What you will do:
Using the records that appear below, write out exactly the lines from the one with "the goods acquired." through the one with "CREDIT could happen", keeping both end lines.
----------
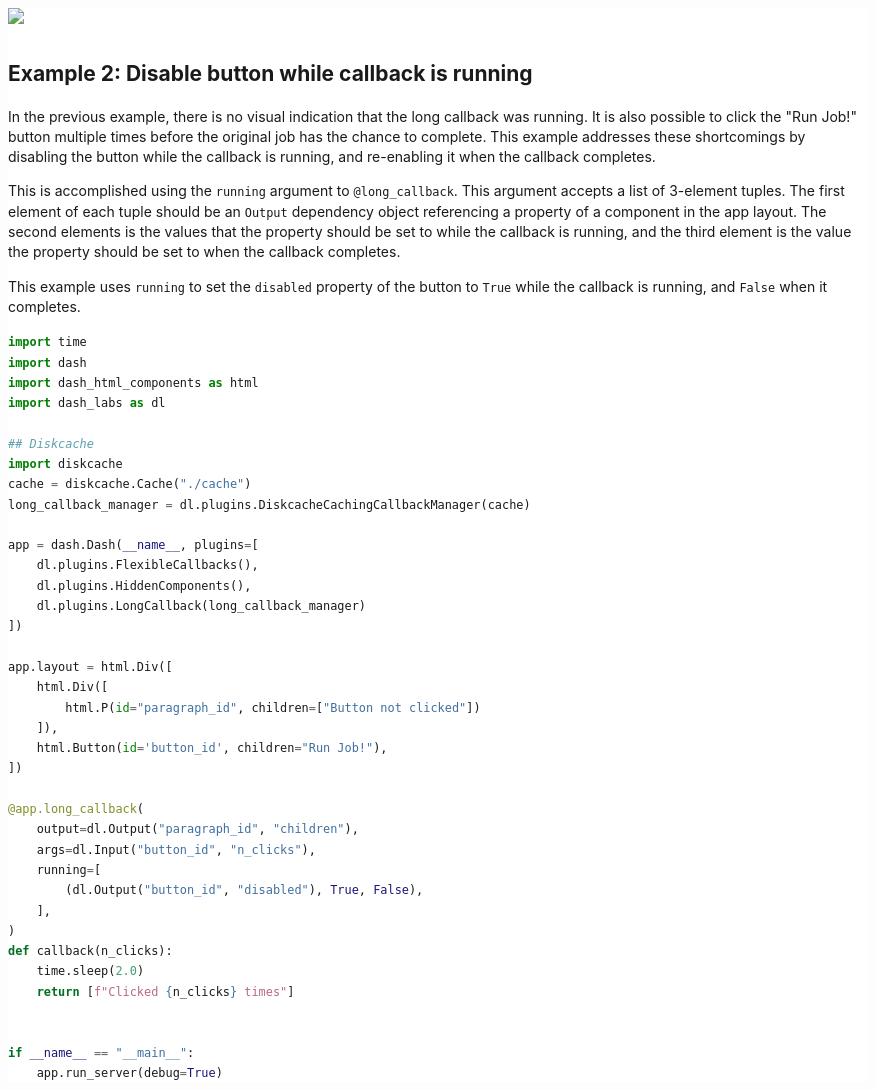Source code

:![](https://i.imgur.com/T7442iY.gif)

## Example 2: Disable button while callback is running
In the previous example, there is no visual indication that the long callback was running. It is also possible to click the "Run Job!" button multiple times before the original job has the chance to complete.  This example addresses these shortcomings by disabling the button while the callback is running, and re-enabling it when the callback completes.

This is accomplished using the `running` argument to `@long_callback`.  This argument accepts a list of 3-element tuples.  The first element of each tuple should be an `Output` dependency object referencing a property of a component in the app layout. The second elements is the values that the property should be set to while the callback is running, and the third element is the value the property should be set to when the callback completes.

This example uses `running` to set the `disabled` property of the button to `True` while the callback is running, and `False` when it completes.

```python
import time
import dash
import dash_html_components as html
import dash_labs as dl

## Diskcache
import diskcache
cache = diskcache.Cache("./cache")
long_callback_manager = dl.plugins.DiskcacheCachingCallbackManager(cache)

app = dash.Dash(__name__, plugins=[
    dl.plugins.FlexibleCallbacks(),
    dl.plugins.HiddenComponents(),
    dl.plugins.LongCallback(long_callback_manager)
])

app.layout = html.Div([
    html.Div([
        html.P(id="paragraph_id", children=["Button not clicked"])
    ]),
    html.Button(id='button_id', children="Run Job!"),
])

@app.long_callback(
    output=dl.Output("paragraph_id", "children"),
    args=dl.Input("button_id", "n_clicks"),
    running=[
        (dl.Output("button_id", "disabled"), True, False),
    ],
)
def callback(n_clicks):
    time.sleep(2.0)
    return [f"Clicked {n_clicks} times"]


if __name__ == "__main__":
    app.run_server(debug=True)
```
----------
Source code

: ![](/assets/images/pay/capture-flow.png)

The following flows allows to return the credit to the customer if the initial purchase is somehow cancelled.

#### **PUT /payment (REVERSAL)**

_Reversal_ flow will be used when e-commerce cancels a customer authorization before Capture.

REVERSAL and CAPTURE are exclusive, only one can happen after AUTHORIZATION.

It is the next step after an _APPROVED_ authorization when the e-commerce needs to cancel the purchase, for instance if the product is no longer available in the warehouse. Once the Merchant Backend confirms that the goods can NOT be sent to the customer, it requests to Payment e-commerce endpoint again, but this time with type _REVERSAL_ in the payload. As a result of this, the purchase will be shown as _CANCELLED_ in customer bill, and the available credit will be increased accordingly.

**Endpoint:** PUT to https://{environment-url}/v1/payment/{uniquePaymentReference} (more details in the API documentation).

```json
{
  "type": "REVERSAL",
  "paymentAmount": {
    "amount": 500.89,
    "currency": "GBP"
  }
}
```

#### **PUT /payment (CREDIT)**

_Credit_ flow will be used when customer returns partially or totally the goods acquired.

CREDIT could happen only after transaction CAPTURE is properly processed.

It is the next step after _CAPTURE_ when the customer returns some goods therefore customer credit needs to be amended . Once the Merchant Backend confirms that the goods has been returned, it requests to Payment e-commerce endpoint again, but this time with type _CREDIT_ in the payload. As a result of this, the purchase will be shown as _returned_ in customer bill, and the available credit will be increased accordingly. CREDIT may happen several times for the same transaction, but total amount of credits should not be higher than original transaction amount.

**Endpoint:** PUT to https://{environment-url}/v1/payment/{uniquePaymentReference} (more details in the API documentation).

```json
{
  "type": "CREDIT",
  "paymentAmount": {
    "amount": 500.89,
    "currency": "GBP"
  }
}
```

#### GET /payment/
----------
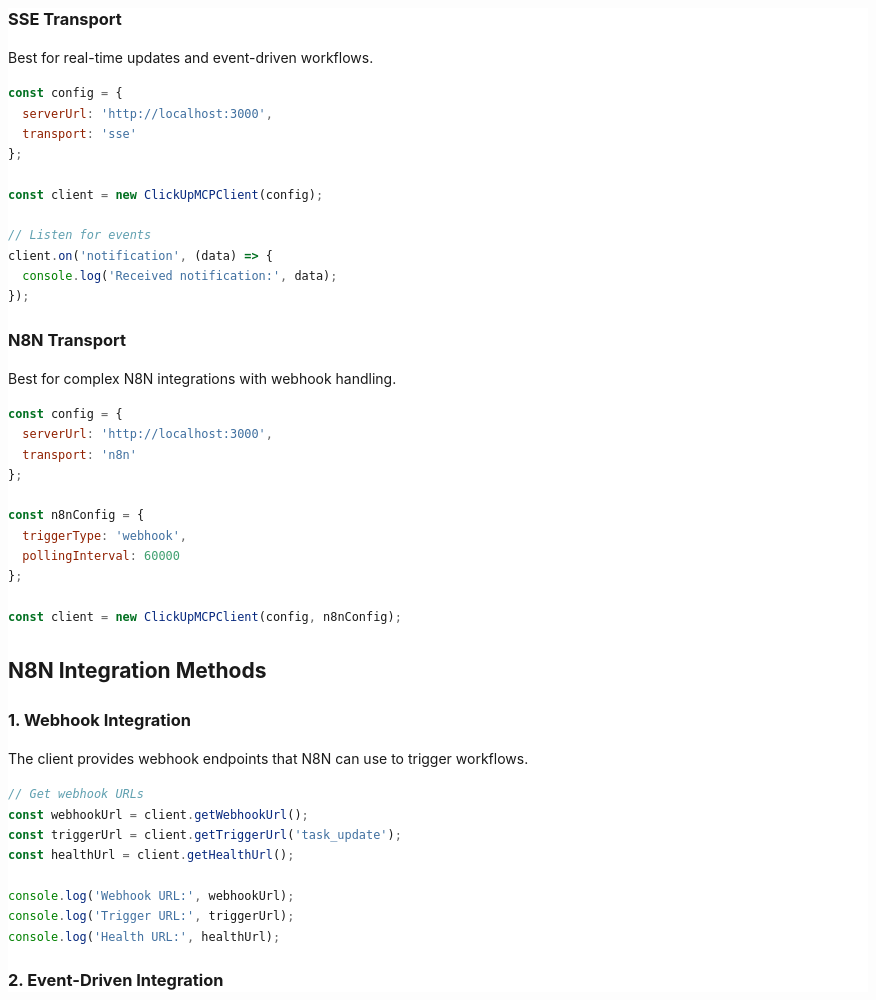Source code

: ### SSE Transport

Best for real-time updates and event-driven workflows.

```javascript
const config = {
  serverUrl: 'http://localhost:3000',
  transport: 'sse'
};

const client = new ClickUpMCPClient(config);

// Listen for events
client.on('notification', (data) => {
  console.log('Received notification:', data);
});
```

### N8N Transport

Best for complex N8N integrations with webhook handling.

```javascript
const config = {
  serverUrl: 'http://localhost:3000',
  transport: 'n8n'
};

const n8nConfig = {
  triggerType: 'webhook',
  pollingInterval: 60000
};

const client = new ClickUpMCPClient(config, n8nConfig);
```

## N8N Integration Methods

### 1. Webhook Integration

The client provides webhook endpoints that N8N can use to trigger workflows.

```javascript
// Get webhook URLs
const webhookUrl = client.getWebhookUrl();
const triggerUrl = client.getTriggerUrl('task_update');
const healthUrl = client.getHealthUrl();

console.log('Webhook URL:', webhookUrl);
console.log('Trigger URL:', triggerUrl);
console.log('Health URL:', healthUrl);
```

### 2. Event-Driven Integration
----------
Written response:
_Credit_ flow will be used when customer returns partially or totally the goods acquired.

CREDIT could happen only after transaction CAPTURE is properly processed.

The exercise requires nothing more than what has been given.